I have a Blog app with a Newsfeed. It works like this:

  • Users can submit Posts.
  • Users can follow other Users.
  • When a user submits a Post, an item in the Newsfeed table is added.
  • Users can see a newsfeed of Posts that have been submitted by Users they are following.

I want to use Ecto.Query to get a list of newsfeed items from users that a given user is following.

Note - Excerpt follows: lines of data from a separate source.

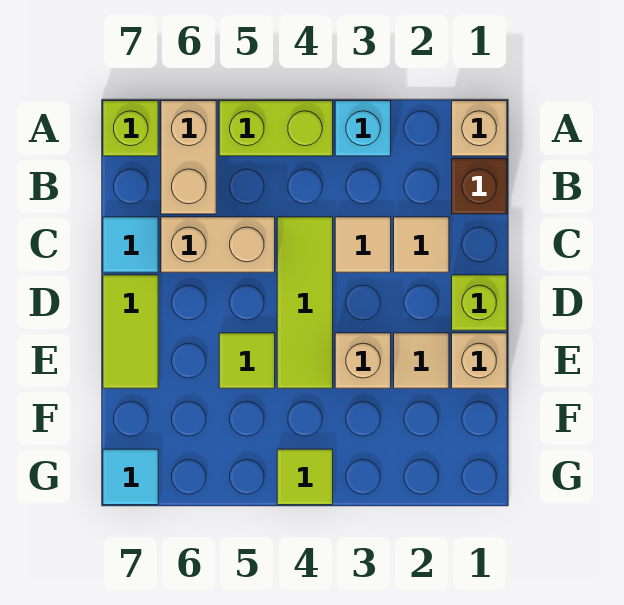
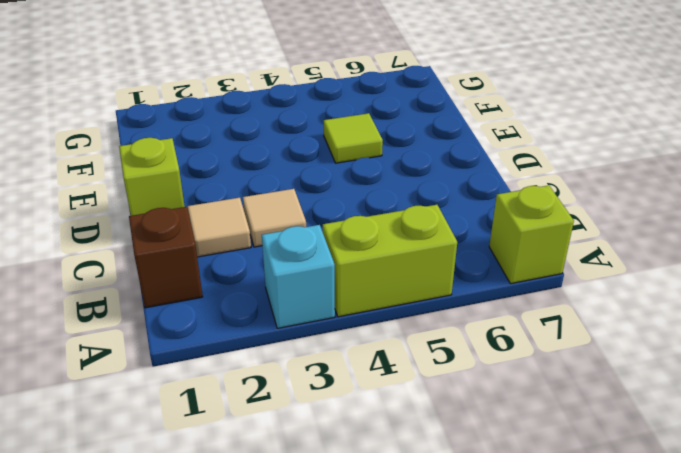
none -> tan brick A1 level 1
none -> tan brick A6:B6 level 1
none -> lime tile C4:E4 level 1

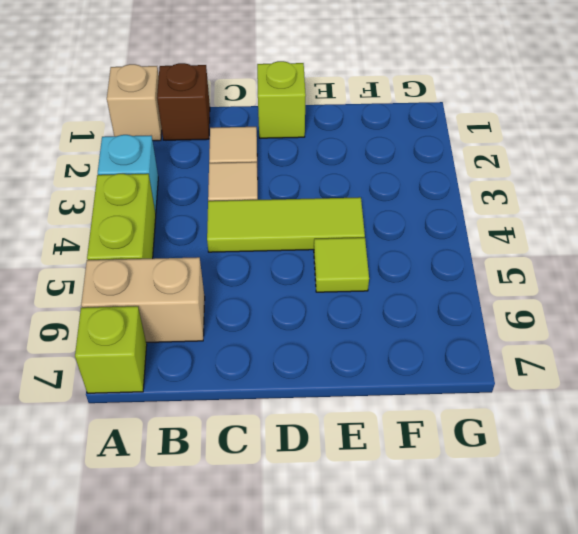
none -> tan brick C5:C6 level 1
none -> cyan tile C7 level 1
none -> lime tile D7:E7 level 1

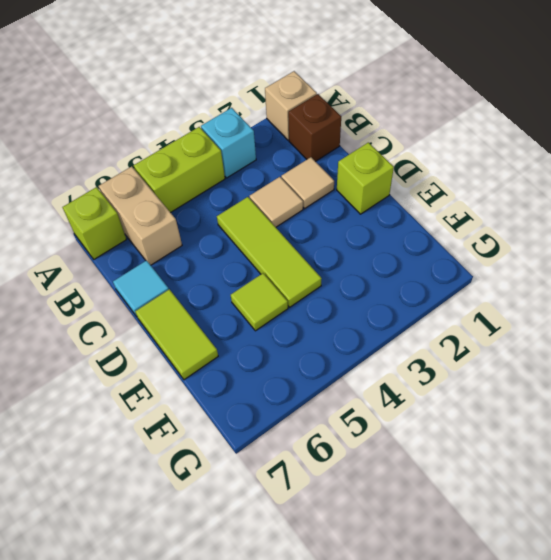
none -> tan brick C5:C6 level 1
none -> tan brick E1 level 1
none -> tan tile E2 level 1

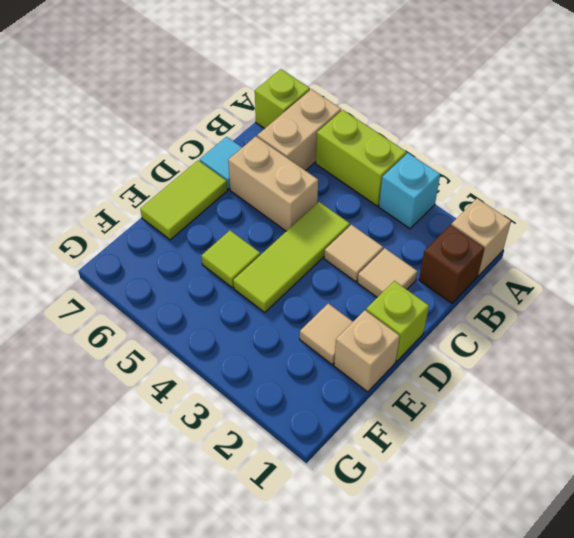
none -> tan brick E3 level 1
none -> lime tile G4 level 1
none -> cyan tile G7 level 1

Quick background. Here are the objects:

User

mix phx.gen.json Accounts User users email:string password:string

Post

mix phx.gen.json Content Post posts title:string content:string user_id:references:users

(users and posts have a has_many: and belongs_to: relationship.)

Follow

mix phx.gen.json Accounts Follow follows following_id:references:users followed_id:references:users

(When user A follows user B, a new Follow entry is created where following_id points to A, and followed_id points to B.)

Newsfeed

mix phx.gen.json Content Newsfeeditem newsfeeditems type:string, user_id:integer, content:string

Also, I am using Ecto v2.2.6, Phoenix 1.3


Now I want to query this stuff. For me to get a list of Newsfeeditems for a given user, it’s easy:

import Ecto.Query

query =
  from n in Newsfeeditem,
    where: n.user_id == ^user_id

Let’s say I’m user 1, and I am following users 2, 3 and 4. There are three entries in the follows table. To get all the corresponding newsfeeditems for those users, the query would look something like this:

query =
  from n in Newsfeeditem,
    where: n.user1_id in [2,3,4]

I want to make it dynamic. Here’s where I am lost. I would like to do something that resembles this:

subquery =
  from f in Follow,
    where: f.following_id == 1,
    select: f.follower_id

query =
  from n in Newsfeeditem,
    where: n.user_id in (Repo.all(subquery))

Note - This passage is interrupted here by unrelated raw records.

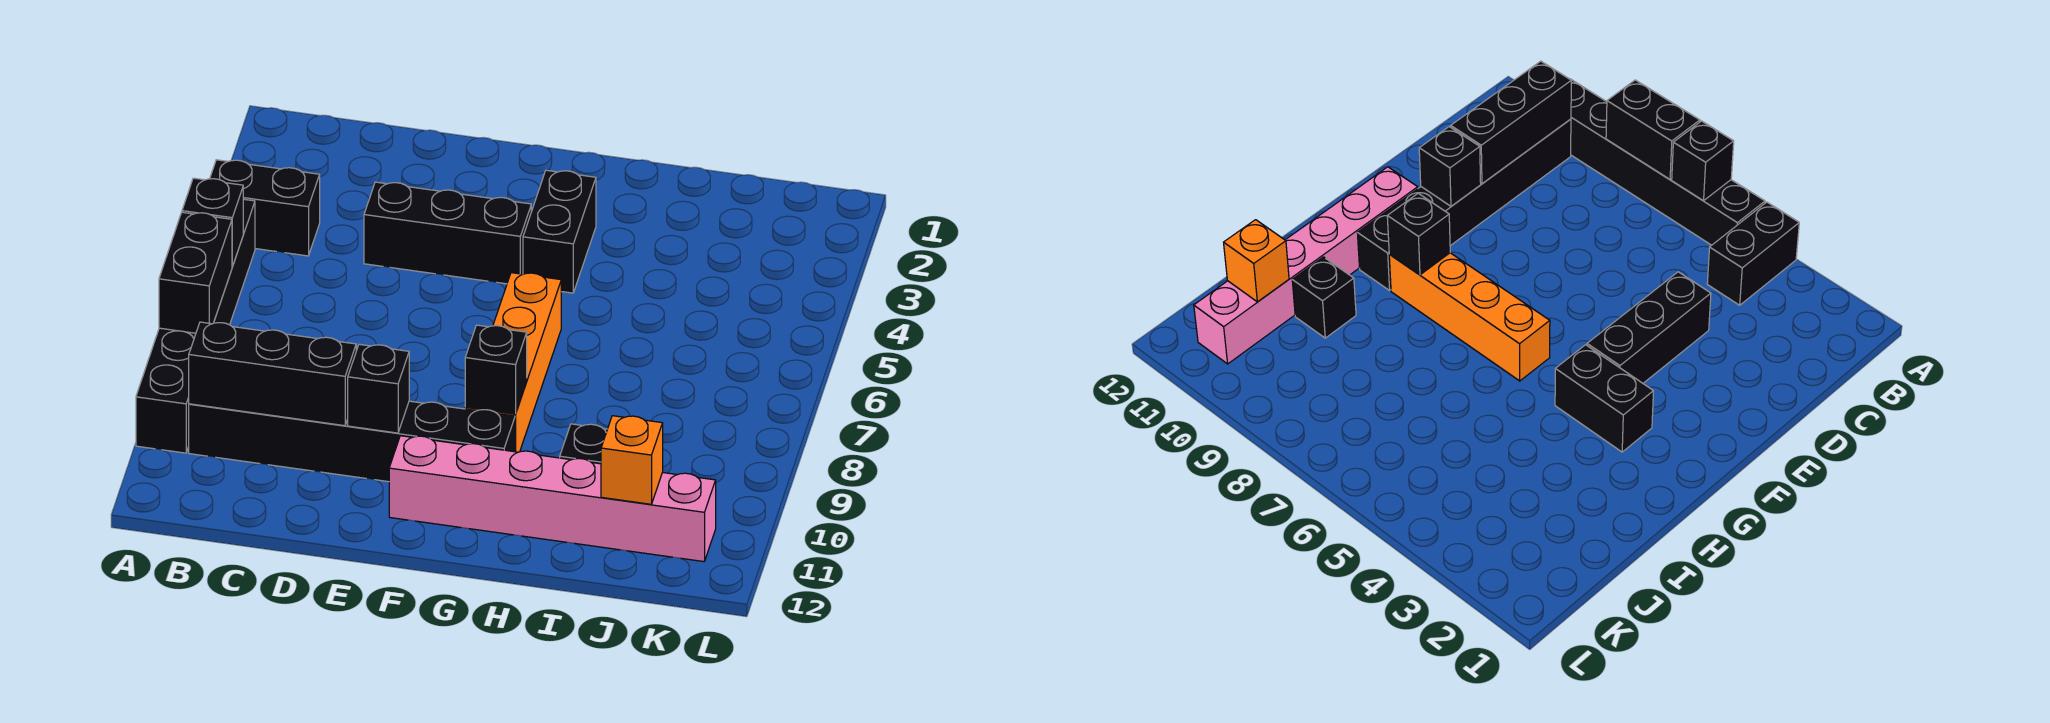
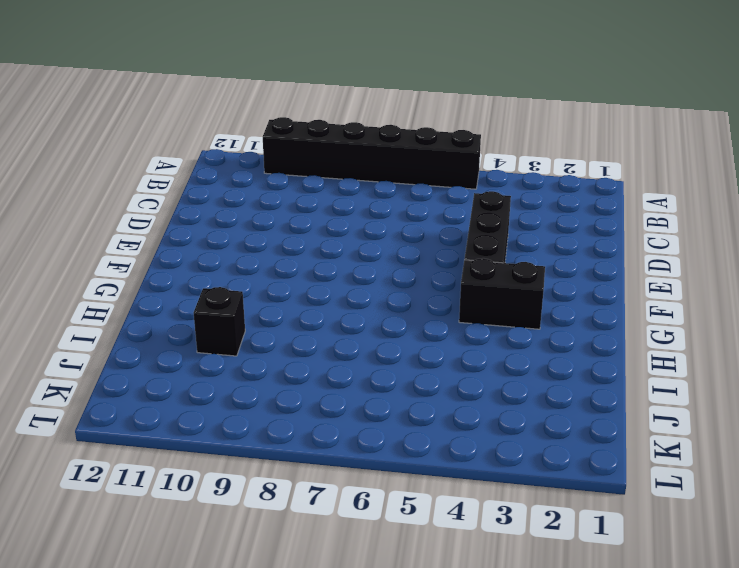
none -> black brick A4:B4 level 1
none -> black brick B10:G10 level 1
none -> pink brick F11:K11 level 1

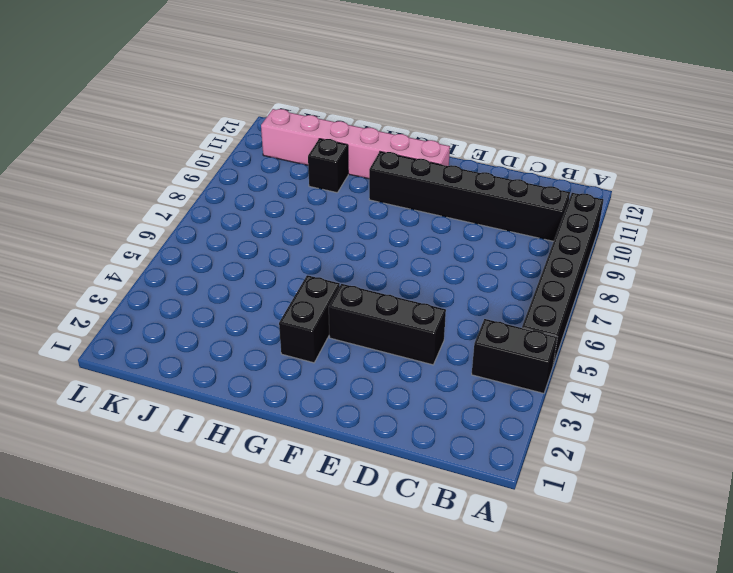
none -> orange brick G6:G9 level 1
none -> black brick A6 level 2
none -> black brick A7:A8 level 2

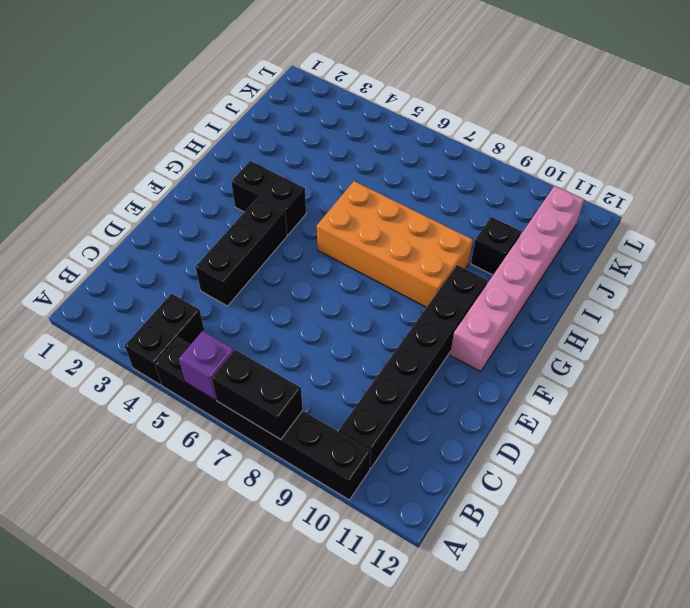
purple brick A6 level 2 -> black brick A6 level 2
orange brick G6:H9 level 1 -> orange brick G6:G9 level 1
none -> black brick B10:D10 level 2
none -> black brick E10 level 2
none -> black brick G9 level 2

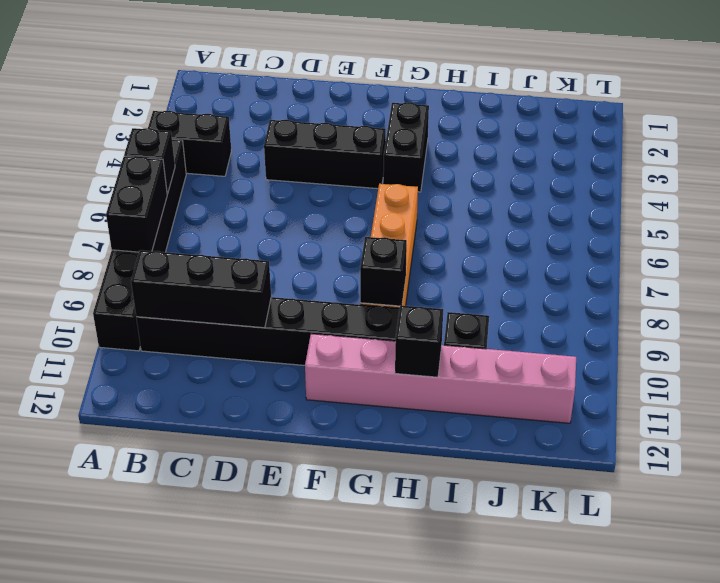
black brick H11 level 2 -> black brick E10 level 2
none -> orange brick J11 level 2

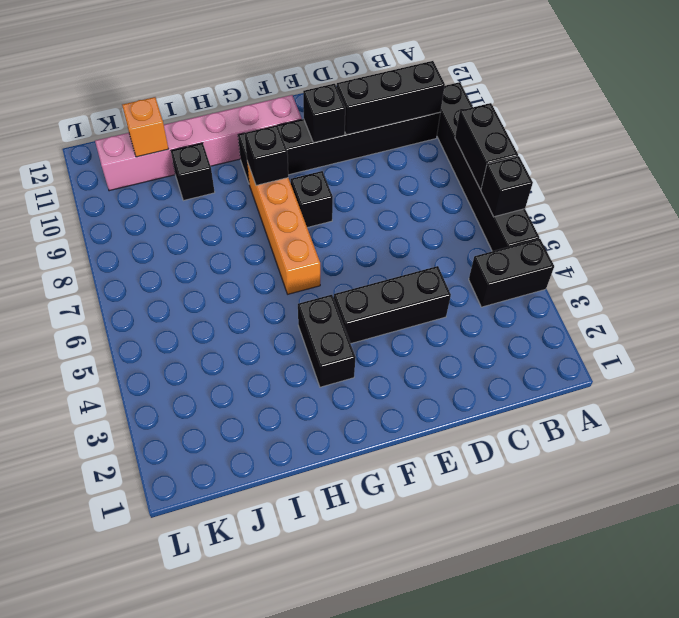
black brick F8 level 1 -> none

Obviously this doesn’t work, but I’m not sure how to structure these things correctly.

How can I select this via subquery? (Note I’m looking for the subquery solution specifically, but bonus points if there is a better way)

If using PostgreSQL I’d use an array aggregation function (as I recall it is literally called array_agg) then use the ‘test if in array’ call to test if the id is in that array aggregation. Though honestly in this case 2 query calls is not too bad unless they have a truly monstrous amount of callers (in which case the subquery would be better as a materialized view, perhaps split on some hash, but that is only if it does get truly monstrous in size, so not yet ^.^). :slight_smile:

You should be able to just join across them though I’d think?

1 Like

Yeah, I’m using joins to pull this off, but I want to know what the other ways to do it are :slight_smile:

This is what the join looks like:

query =
  from f in Follow,
    where: f.following_id == 1,
    join: n in Newsfeeditem,
    on: n.user_id == f.follower_id,
    select: n

Well any join can become a subquery, just slower that way. ^.^
Try for joins when at all possible, you can always refine them the majority of the time in their ON if needed.